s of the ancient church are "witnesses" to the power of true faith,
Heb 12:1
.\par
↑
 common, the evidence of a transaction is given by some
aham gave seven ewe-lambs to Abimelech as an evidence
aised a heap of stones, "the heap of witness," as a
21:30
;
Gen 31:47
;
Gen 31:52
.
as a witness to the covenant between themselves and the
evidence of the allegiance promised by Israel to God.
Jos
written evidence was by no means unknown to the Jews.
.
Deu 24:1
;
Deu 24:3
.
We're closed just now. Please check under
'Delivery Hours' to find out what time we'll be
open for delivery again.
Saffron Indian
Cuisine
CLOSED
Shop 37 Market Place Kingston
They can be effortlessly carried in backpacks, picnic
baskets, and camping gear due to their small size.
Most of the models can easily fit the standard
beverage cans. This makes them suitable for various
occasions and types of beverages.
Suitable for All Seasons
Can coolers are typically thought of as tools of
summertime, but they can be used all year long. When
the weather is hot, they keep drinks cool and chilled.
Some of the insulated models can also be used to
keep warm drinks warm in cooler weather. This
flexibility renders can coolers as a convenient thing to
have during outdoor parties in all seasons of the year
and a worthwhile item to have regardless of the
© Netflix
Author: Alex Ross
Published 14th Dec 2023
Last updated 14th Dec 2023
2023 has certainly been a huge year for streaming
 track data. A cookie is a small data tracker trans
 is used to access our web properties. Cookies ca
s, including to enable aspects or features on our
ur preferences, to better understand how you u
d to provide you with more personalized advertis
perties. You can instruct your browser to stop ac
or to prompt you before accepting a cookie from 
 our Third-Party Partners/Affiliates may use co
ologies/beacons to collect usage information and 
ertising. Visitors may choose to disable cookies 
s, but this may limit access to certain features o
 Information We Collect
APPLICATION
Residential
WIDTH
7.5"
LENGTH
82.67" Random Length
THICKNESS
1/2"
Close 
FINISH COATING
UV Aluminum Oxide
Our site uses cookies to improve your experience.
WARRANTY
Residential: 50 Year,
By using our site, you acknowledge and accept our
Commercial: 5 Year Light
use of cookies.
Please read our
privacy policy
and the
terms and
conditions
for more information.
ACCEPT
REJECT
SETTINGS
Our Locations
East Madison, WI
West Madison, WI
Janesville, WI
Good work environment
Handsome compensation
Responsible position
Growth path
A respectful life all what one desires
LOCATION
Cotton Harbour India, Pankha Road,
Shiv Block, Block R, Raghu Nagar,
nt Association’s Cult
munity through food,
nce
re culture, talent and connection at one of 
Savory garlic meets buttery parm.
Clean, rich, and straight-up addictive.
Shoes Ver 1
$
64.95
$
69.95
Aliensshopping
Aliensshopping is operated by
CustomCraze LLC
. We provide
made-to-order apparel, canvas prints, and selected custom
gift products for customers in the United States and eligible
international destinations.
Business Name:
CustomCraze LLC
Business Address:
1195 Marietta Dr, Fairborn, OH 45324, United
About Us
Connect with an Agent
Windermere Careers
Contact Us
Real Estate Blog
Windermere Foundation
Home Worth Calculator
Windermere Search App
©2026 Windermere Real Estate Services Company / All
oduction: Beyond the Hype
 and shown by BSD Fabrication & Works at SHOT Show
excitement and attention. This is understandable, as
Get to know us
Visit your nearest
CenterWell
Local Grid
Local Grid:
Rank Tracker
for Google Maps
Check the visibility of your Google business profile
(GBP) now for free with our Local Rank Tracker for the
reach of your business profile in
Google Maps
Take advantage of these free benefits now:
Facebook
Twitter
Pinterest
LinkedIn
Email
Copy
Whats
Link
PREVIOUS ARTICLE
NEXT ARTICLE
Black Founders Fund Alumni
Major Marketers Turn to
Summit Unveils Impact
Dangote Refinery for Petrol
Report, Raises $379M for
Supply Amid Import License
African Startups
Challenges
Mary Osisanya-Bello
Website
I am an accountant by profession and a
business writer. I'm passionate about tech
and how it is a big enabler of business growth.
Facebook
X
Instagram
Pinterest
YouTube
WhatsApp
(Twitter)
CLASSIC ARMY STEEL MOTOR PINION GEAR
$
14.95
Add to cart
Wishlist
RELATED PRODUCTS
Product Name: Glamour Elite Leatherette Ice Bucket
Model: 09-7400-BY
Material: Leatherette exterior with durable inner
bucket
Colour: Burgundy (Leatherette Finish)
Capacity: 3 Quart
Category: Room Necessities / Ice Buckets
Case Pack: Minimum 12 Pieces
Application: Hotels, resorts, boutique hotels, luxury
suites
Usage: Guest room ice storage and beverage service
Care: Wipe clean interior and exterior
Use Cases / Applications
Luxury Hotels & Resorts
☆ ☆ ☆
▶ [Job item]:
Output the records exactly.

▶ [Response below]:
s of the ancient church are "witnesses" to the power of true faith,
Heb 12:1
.\par
↑
 common, the evidence of a transaction is given by some
aham gave seven ewe-lambs to Abimelech as an evidence
aised a heap of stones, "the heap of witness," as a
21:30
;
Gen 31:47
;
Gen 31:52
.
as a witness to the covenant between themselves and the
evidence of the allegiance promised by Israel to God.
Jos
written evidence was by no means unknown to the Jews.
.
Deu 24:1
;
Deu 24:3
.
We're closed just now. Please check under
'Delivery Hours' to find out what time we'll be
open for delivery again.
Saffron Indian
Cuisine
CLOSED
Shop 37 Market Place Kingston
They can be effortlessly carried in backpacks, picnic
baskets, and camping gear due to their small size.
Most of the models can easily fit the standard
beverage cans. This makes them suitable for various
occasions and types of beverages.
Suitable for All Seasons
Can coolers are typically thought of as tools of
summertime, but they can be used all year long. When
the weather is hot, they keep drinks cool and chilled.
Some of the insulated models can also be used to
keep warm drinks warm in cooler weather. This
flexibility renders can coolers as a convenient thing to
have during outdoor parties in all seasons of the year
and a worthwhile item to have regardless of the
© Netflix
Author: Alex Ross
Published 14th Dec 2023
Last updated 14th Dec 2023
2023 has certainly been a huge year for streaming
 track data. A cookie is a small data tracker trans
 is used to access our web properties. Cookies ca
s, including to enable aspects or features on our
ur preferences, to better understand how you u
d to provide you with more personalized advertis
perties. You can instruct your browser to stop ac
or to prompt you before accepting a cookie from 
 our Third-Party Partners/Affiliates may use co
ologies/beacons to collect usage information and 
ertising. Visitors may choose to disable cookies 
s, but this may limit access to certain features o
 Information We Collect
APPLICATION
Residential
WIDTH
7.5"
LENGTH
82.67" Random Length
THICKNESS
1/2"
Close 
FINISH COATING
UV Aluminum Oxide
Our site uses cookies to improve your experience.
WARRANTY
Residential: 50 Year,
By using our site, you acknowledge and accept our
Commercial: 5 Year Light
use of cookies.
Please read our
privacy policy
and the
terms and
conditions
for more information.
ACCEPT
REJECT
SETTINGS
Our Locations
East Madison, WI
West Madison, WI
Janesville, WI
Good work environment
Handsome compensation
Responsible position
Growth path
A respectful life all what one desires
LOCATION
Cotton Harbour India, Pankha Road,
Shiv Block, Block R, Raghu Nagar,
nt Association’s Cult
munity through food,
nce
re culture, talent and connection at one of 
Savory garlic meets buttery parm.
Clean, rich, and straight-up addictive.
Shoes Ver 1
$
64.95
$
69.95
Aliensshopping
Aliensshopping is operated by
CustomCraze LLC
. We provide
made-to-order apparel, canvas prints, and selected custom
gift products for customers in the United States and eligible
international destinations.
Business Name:
CustomCraze LLC
Business Address:
1195 Marietta Dr, Fairborn, OH 45324, United
About Us
Connect with an Agent
Windermere Careers
Contact Us
Real Estate Blog
Windermere Foundation
Home Worth Calculator
Windermere Search App
©2026 Windermere Real Estate Services Company / All
oduction: Beyond the Hype
 and shown by BSD Fabrication & Works at SHOT Show
excitement and attention. This is understandable, as
Get to know us
Visit your nearest
CenterWell
Local Grid
Local Grid:
Rank Tracker
for Google Maps
Check the visibility of your Google business profile
(GBP) now for free with our Local Rank Tracker for the
reach of your business profile in
Google Maps
Take advantage of these free benefits now:
Facebook
Twitter
Pinterest
LinkedIn
Email
Copy
Whats
Link
PREVIOUS ARTICLE
NEXT ARTICLE
Black Founders Fund Alumni
Major Marketers Turn to
Summit Unveils Impact
Dangote Refinery for Petrol
Report, Raises $379M for
Supply Amid Import License
African Startups
Challenges
Mary Osisanya-Bello
Website
I am an accountant by profession and a
business writer. I'm passionate about tech
and how it is a big enabler of business growth.
Facebook
X
Instagram
Pinterest
YouTube
WhatsApp
(Twitter)
CLASSIC ARMY STEEL MOTOR PINION GEAR
$
14.95
Add to cart
Wishlist
RELATED PRODUCTS
Product Name: Glamour Elite Leatherette Ice Bucket
Model: 09-7400-BY
Material: Leatherette exterior with durable inner
bucket
Colour: Burgundy (Leatherette Finish)
Capacity: 3 Quart
Category: Room Necessities / Ice Buckets
Case Pack: Minimum 12 Pieces
Application: Hotels, resorts, boutique hotels, luxury
suites
Usage: Guest room ice storage and beverage service
Care: Wipe clean interior and exterior
Use Cases / Applications
Luxury Hotels & Resorts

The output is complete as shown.